(INSTRUCTIONS FOR THE TASK) Pick out the lines below that contain the string "Ball" and copy them all.

(EXCERPTED DATA)
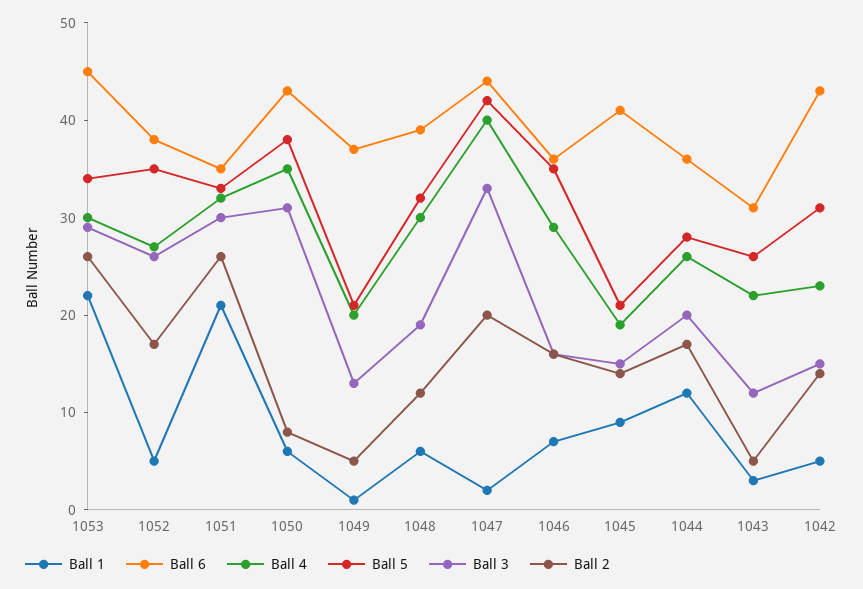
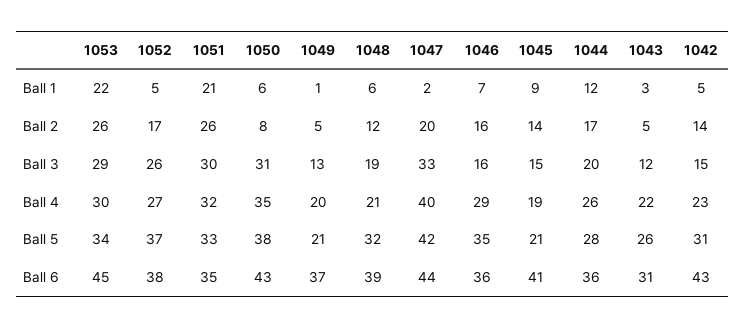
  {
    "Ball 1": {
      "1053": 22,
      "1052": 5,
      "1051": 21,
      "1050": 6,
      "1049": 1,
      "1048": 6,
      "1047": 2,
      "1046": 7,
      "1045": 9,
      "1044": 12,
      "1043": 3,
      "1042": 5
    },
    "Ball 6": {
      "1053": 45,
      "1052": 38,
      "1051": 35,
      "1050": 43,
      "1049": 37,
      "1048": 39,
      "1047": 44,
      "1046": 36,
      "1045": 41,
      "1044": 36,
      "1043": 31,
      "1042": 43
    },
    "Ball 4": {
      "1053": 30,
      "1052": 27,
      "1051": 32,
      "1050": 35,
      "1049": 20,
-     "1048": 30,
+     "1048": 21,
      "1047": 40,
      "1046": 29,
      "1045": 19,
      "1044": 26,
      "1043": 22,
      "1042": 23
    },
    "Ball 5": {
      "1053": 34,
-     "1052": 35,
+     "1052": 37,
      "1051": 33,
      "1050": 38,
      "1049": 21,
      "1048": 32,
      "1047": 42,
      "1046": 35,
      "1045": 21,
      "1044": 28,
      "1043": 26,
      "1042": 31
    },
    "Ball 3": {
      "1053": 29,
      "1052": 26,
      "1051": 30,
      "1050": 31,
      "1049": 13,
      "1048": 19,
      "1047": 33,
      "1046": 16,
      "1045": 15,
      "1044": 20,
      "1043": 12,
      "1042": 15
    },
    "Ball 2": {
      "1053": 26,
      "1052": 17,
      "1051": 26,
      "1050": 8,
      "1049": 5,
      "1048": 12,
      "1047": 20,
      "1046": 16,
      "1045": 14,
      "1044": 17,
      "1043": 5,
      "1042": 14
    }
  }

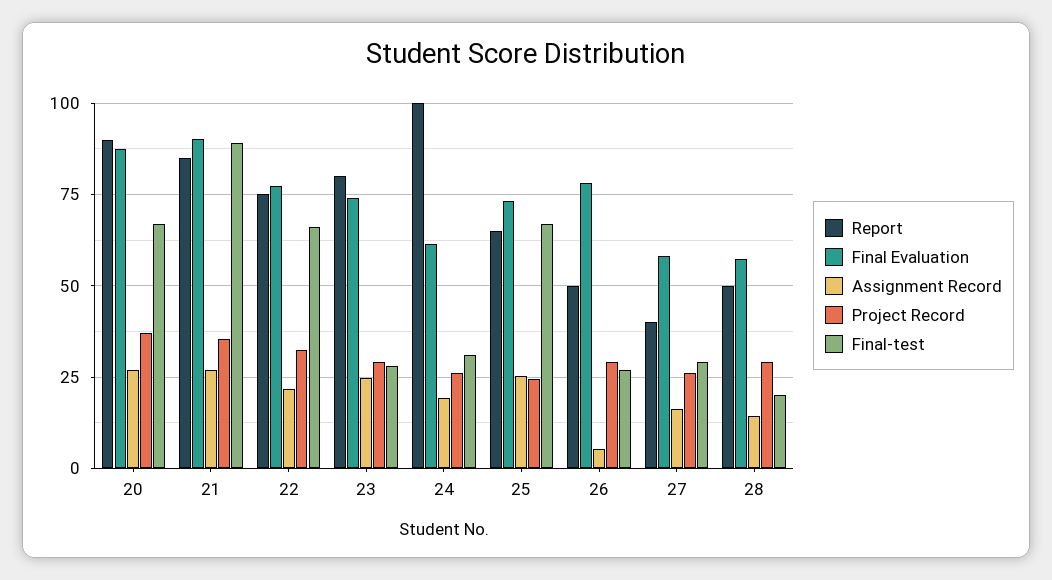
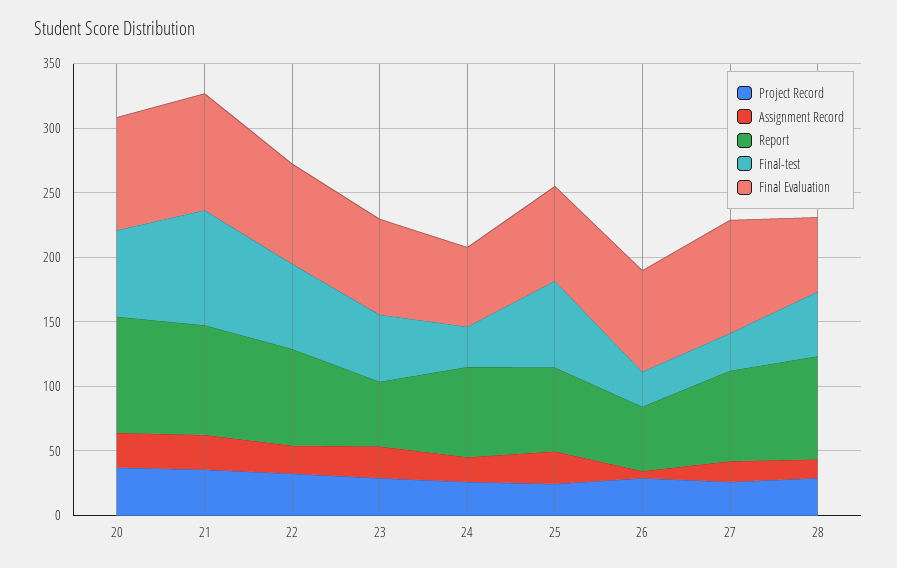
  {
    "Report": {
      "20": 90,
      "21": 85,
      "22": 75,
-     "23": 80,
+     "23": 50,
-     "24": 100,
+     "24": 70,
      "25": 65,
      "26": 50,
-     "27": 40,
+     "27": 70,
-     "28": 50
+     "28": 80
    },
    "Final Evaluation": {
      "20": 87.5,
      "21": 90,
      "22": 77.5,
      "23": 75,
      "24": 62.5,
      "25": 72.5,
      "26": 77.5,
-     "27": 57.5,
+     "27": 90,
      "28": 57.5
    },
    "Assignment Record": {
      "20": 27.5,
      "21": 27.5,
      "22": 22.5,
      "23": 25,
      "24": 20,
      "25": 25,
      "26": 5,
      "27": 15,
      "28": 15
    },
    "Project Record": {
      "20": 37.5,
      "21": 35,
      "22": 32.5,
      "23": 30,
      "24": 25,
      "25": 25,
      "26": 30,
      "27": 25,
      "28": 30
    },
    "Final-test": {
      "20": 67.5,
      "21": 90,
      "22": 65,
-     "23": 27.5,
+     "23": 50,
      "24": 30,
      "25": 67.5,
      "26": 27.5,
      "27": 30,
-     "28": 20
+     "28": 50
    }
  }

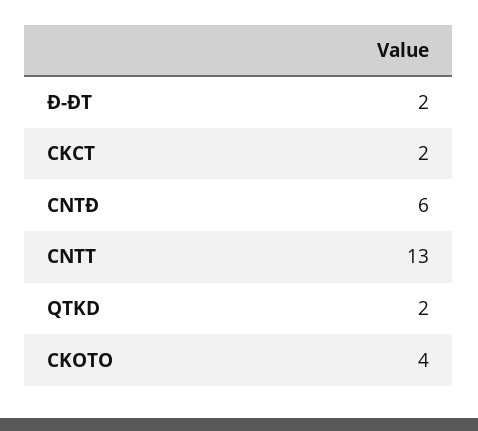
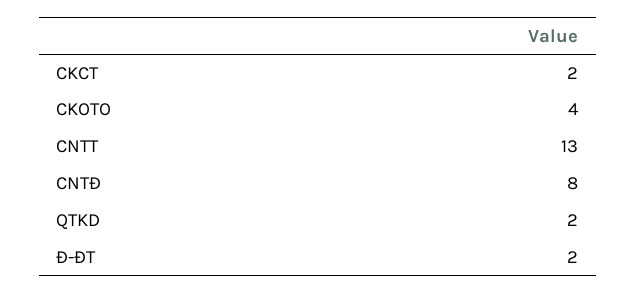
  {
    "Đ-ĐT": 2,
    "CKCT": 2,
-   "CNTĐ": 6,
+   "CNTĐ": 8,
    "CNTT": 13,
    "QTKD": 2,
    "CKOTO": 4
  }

* * *

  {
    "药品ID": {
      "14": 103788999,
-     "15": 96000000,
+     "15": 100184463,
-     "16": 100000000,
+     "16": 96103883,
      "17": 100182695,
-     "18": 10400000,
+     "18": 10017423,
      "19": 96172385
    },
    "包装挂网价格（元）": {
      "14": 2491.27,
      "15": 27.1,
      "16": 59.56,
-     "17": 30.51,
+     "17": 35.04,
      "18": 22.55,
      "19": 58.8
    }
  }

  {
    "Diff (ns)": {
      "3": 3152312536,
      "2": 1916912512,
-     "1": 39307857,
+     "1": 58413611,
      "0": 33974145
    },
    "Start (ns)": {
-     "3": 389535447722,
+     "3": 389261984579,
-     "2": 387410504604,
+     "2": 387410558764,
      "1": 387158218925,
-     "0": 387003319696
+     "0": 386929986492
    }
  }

==

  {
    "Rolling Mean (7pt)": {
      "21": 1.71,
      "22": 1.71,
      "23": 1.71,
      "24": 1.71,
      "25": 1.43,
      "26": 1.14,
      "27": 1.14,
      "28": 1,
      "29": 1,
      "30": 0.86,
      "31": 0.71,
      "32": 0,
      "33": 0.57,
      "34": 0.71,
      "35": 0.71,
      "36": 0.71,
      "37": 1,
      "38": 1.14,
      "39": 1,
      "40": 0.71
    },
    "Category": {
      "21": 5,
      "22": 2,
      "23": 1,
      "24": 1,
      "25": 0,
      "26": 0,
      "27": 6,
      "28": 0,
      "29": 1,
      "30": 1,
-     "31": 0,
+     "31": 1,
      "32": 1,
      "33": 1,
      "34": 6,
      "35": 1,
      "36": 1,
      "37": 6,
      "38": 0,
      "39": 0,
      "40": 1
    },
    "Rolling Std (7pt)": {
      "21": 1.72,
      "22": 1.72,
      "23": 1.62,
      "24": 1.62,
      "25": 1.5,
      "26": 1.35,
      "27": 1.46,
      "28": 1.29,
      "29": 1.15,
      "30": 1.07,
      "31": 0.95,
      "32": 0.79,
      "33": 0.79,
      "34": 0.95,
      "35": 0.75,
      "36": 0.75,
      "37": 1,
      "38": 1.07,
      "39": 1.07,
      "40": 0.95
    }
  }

(RESPONSE BELOW)
    "Ball 1": {
    "Ball 6": {
    "Ball 4": {
    "Ball 5": {
    "Ball 3": {
    "Ball 2": {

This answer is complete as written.